Violation of Faithfulness in Structural Causal Models While reading "Elements of Causal Inference" by Peters et al. I stumbled over something I'm not sure about regarding "Example 6.34 (Violations of Faithfulness)". A link to the book can be found here.
There, a linear Gaussian SCM is defined as
$X:=N_X$, $Y:=aN_X+N_Y$, $Z:=bY+cX+N_Z$ where $N_X \sim \mathcal{N}(0, \sigma_X^2)$, $N_Y \sim \mathcal{N}(0, \sigma_Y^2)$ and $N_Z \sim \mathcal{N}(0, \sigma_Z^2)$.
The corresponding DAG for the SCM is given by $\mathcal{G}_1$. Now the book states that if the SCM is parameterized with $a\cdot b -c = 0$, $\mathcal{G}_1$ is not faithful to the distribution $P$ induced by said SCM. That's still clear to me.

But now the book states that it is easy to construct an SCM inducing same distribution, but the DAG depicted in $\mathcal{G}_2$. I'm having trouble to construct this SCM.
With the constraint $a\cdot b -c = 0$, the distribution were looking for is given by 
$X=N_X$, $Y=aN_X + N_Y$ and $Z=bN_Y + N_Z$.
I tried to use the properties of Gaussian distributions to define the SCM for $\mathcal{G}_2$ via
$X' = N_X$, $Z'=bN_Y + N_Z$ and $Y'= \tilde{a}X' + \tilde{b}Z'$ where $\tilde{a} = a$ and $\tilde{b} = \sqrt{\frac{\sigma_Y^2}{b\sigma_Y^2 + \sigma_Z^2}} $.
Now with this, the parameters of the Gaussians should be equal in both SCMs. Even the (in)dependencies work out as far as I can tell. Yet, I doubt they have the same joint distributions as knowing the value of $Z'$ and $X'$ completelly determines the value of $Y'$ which is not the case for the first SCM.
Where am I going wrong?
 A: Your mistake is in the definition of $Y'$. Actually, $Y'= \tilde{a}X' + \tilde{b}Z' + N_{Y'}$, with $N_{Y'} \sim \mathcal{N}(0, \sigma_{Y'}^2)$.
In order to determine $\tilde{a}, \tilde{b}$ and $\sigma_{Y'}^2$, notice that:

*

*the joint distribution of $X',Y',Z'$ is Gaussian (since the independent $X'$ and $Z'$ are normally distributed and also the conditional $Y'|X',Z'$ is Gaussian with mean a linear function of $X',Z'$)

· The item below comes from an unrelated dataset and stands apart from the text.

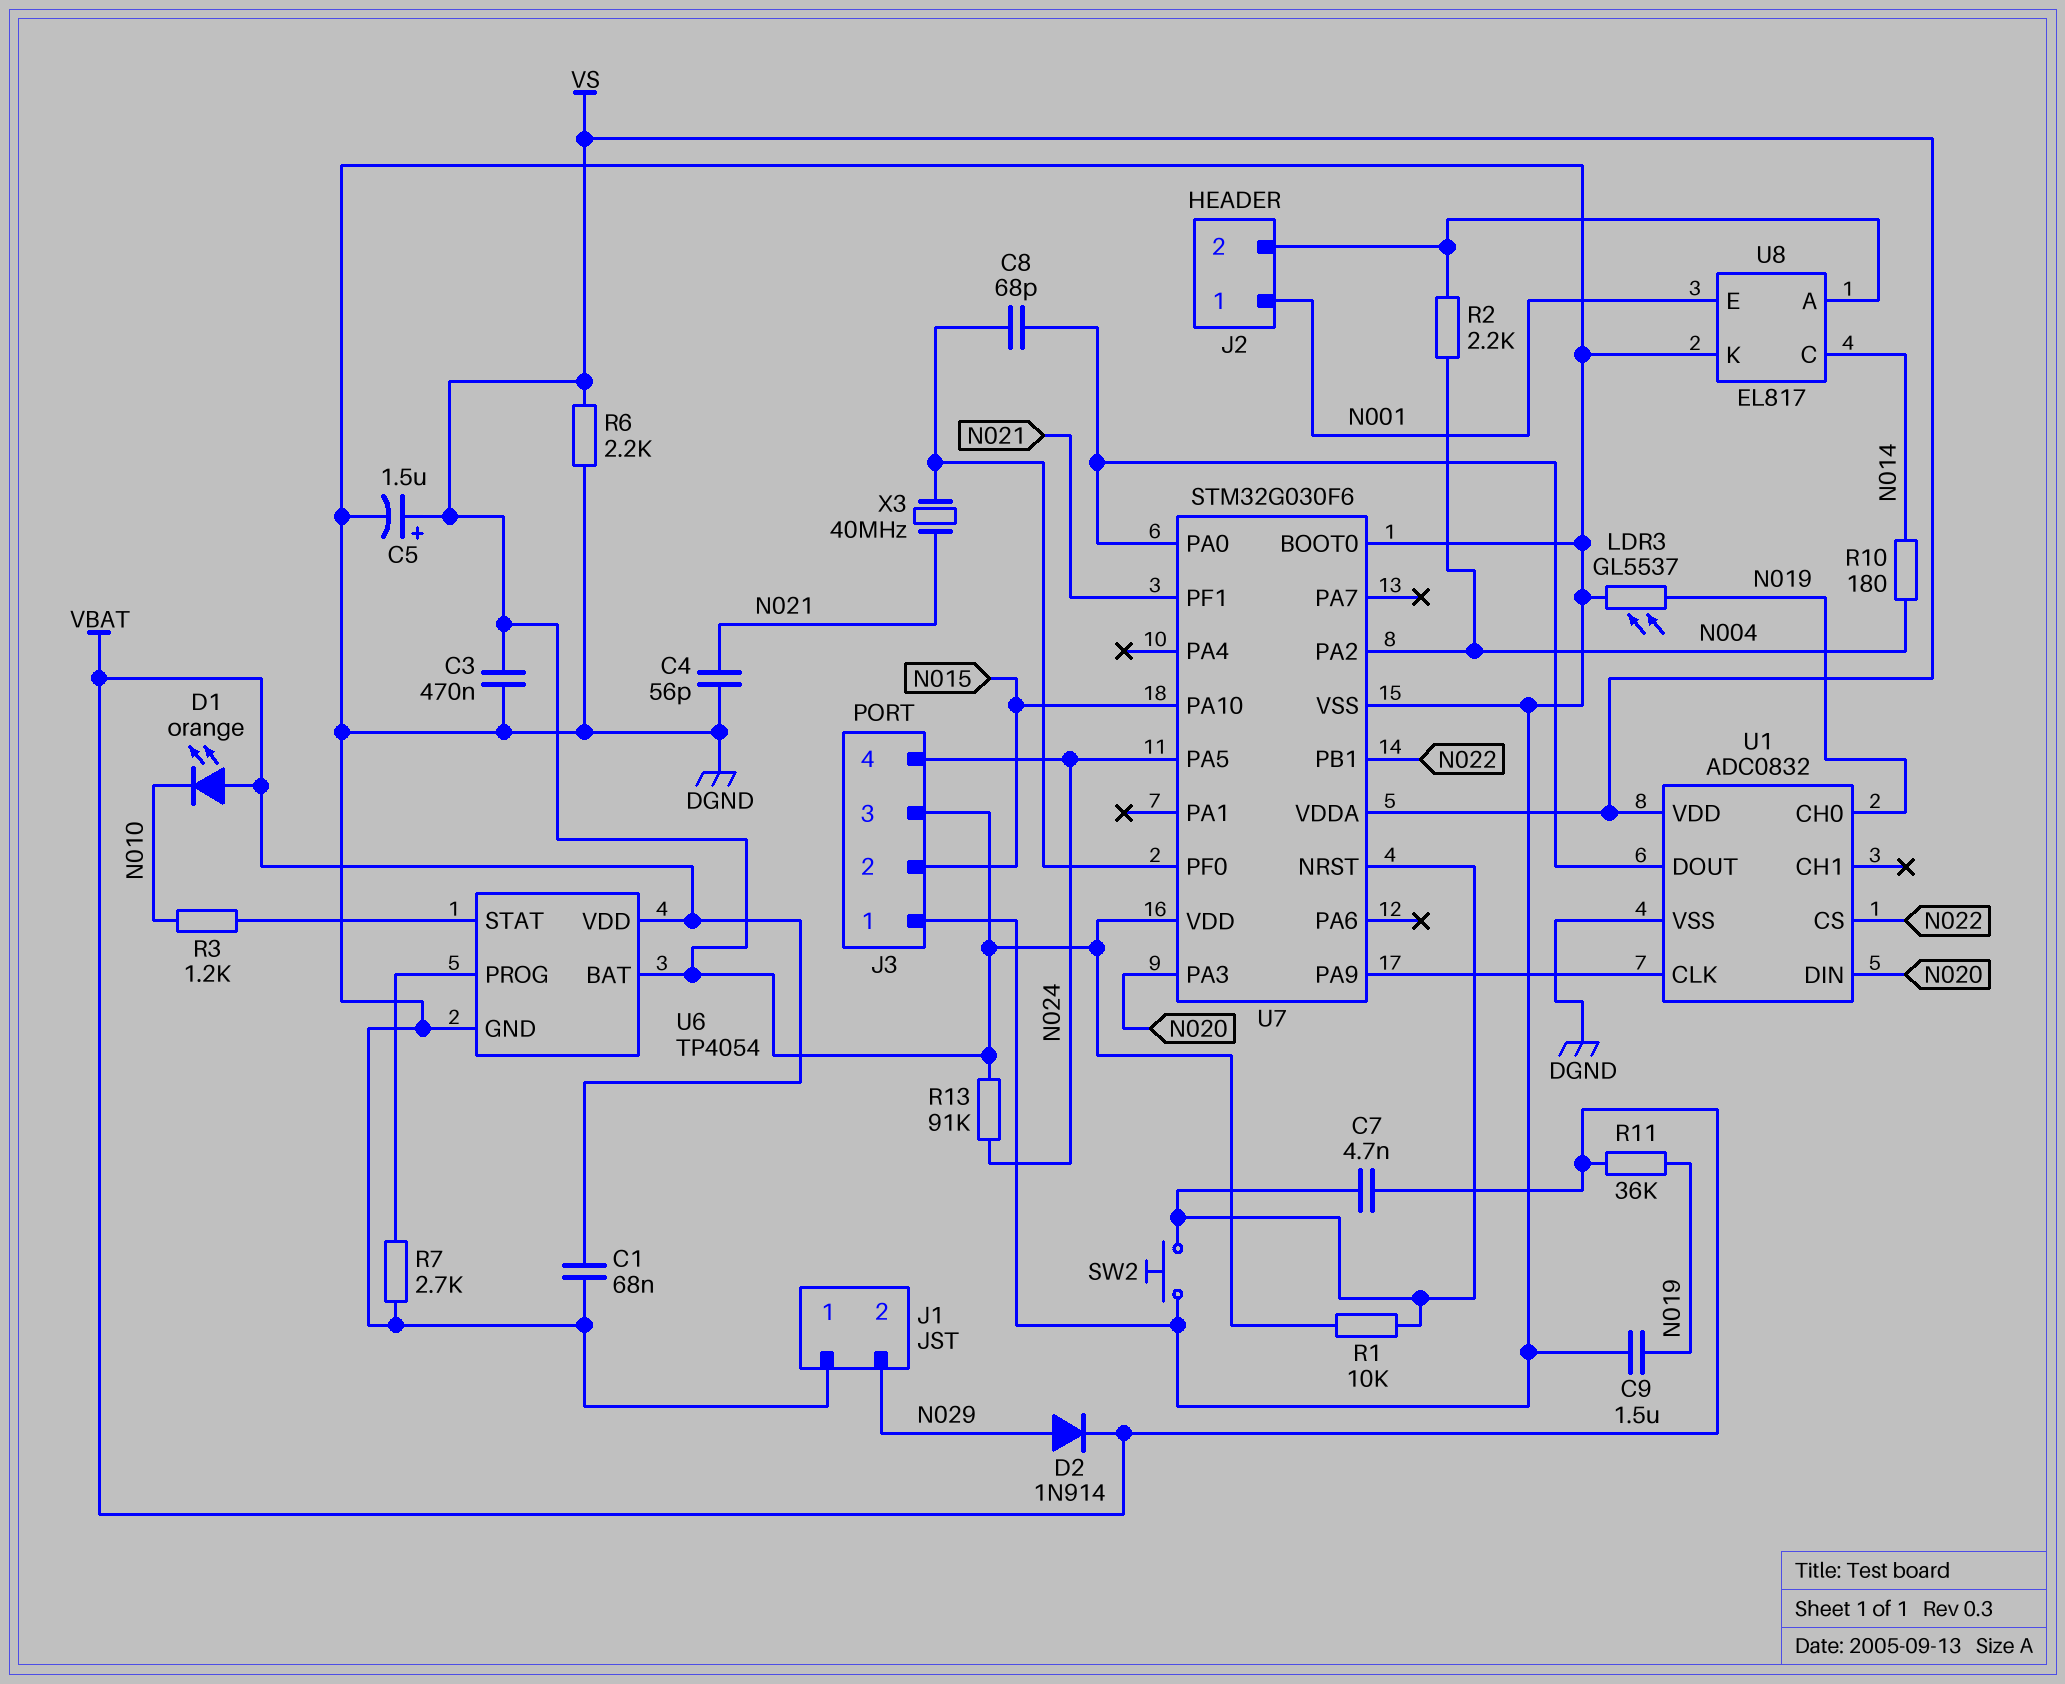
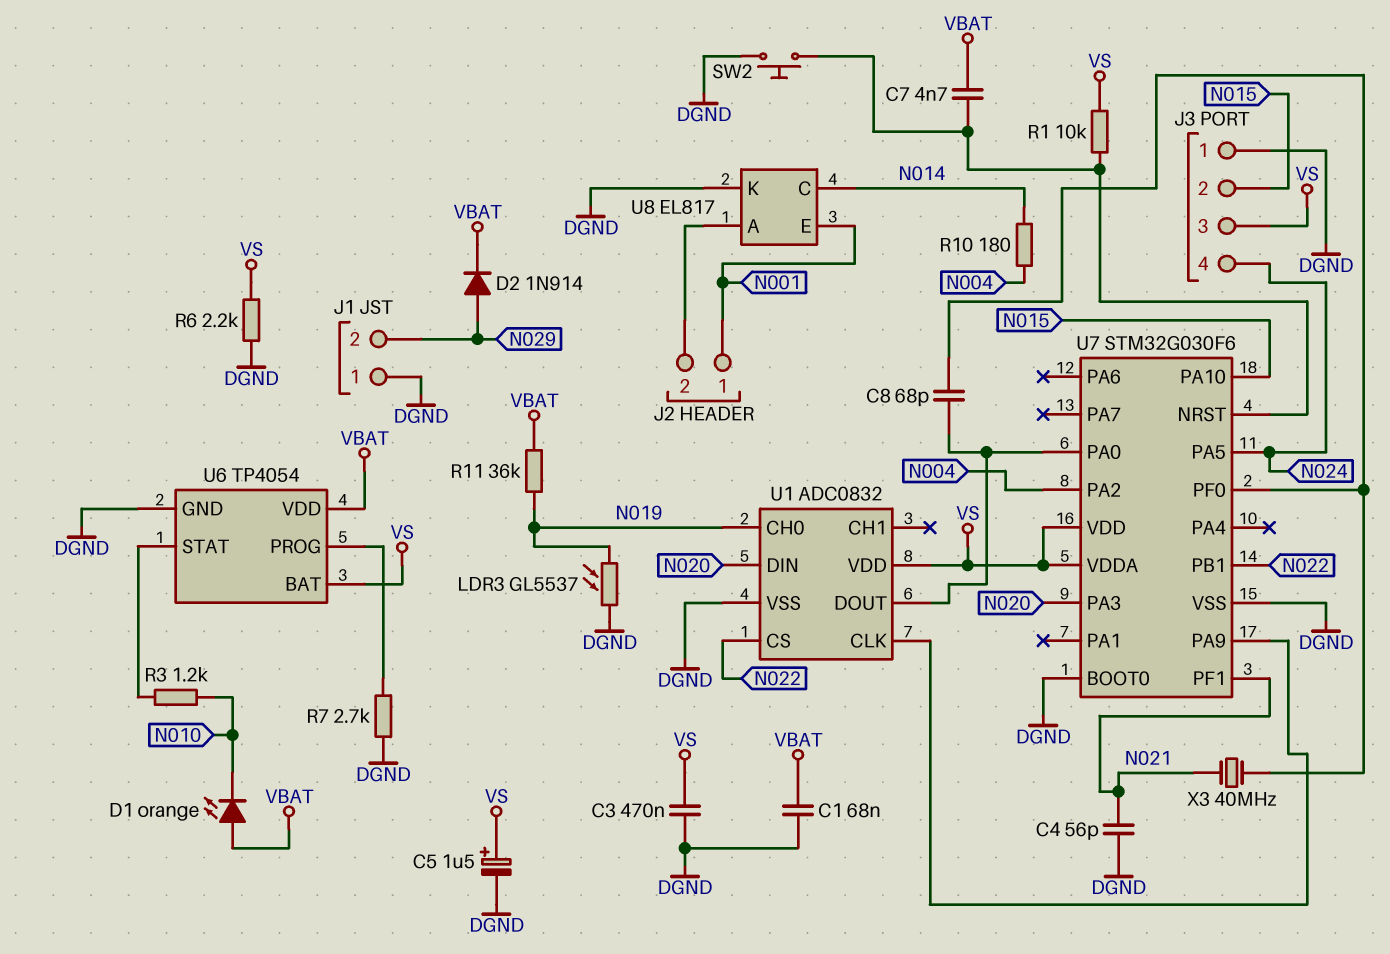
C9: 1.5uF (DGND, N019) -> none
R2: 2.2k (J2/2, N004) -> none
R13: 91k (N024, VS) -> none

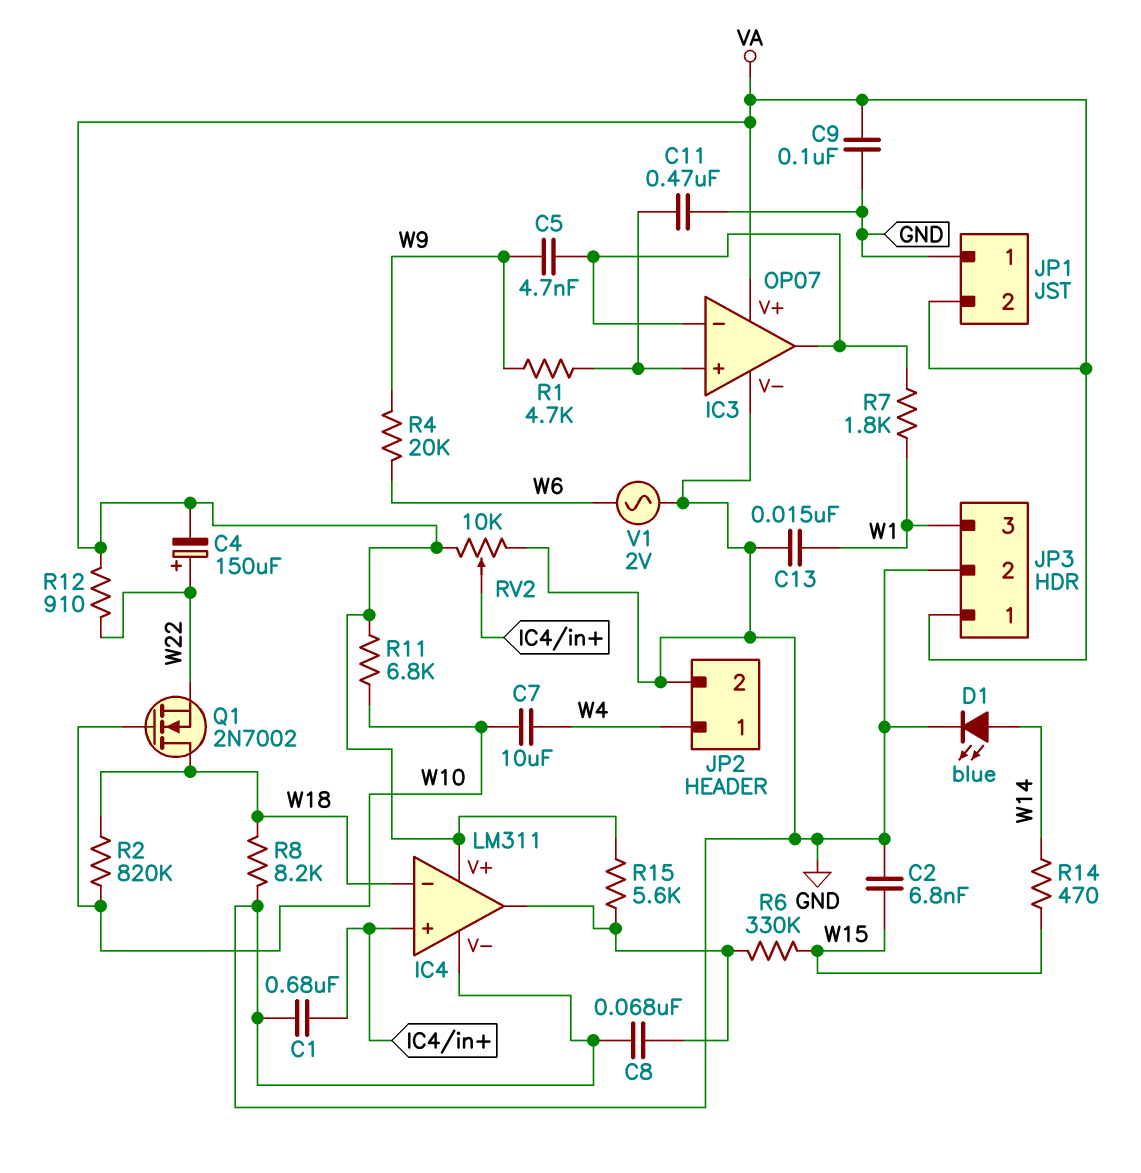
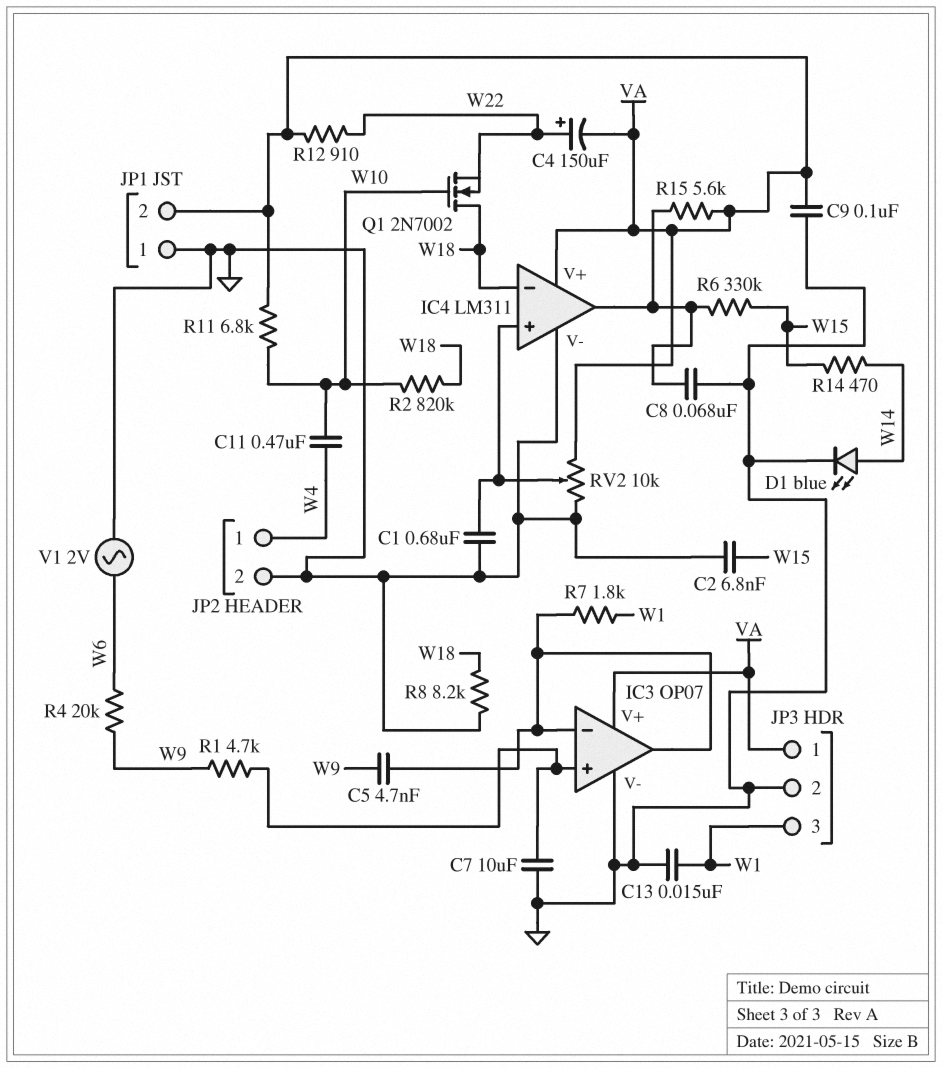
C7: 10uF (W4, W10) -> 10uF (GND, IC3/in+)
C11: 470nF (GND, IC3/in+) -> 470nF (W4, W10)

*the joint distribution of $X,Y,Z$ is Gaussian (using the same type of arguments)

*the two distributions must have the same parameters

In particular:

*

*$Cov(X,Y)=Cov(X',Y') \Rightarrow ... \Rightarrow \tilde{a}=a$

*$Var(Y)=Var(Y') \Rightarrow ... \Rightarrow \tilde{b}^2(b^2\sigma_Y^2+\sigma_{Z}^2) +\sigma_{Y'}^2 = \sigma_Y^2$

*$Cov(Y,Z)=Cov(Y',Z') \Rightarrow ... \Rightarrow \tilde{b}(b^2\sigma_Y^2+\sigma_Z^2) =b\sigma_Y^2$
After some calculations we get $\tilde{b}=\frac{b\sigma_Y^2}{b^2\sigma_Y^2 + \sigma_Z^2}$ and $\sigma_{Y'}^2=\frac{\sigma_Y^2\sigma_Z^2}{b^2\sigma_Y^2 + \sigma_Z^2}$.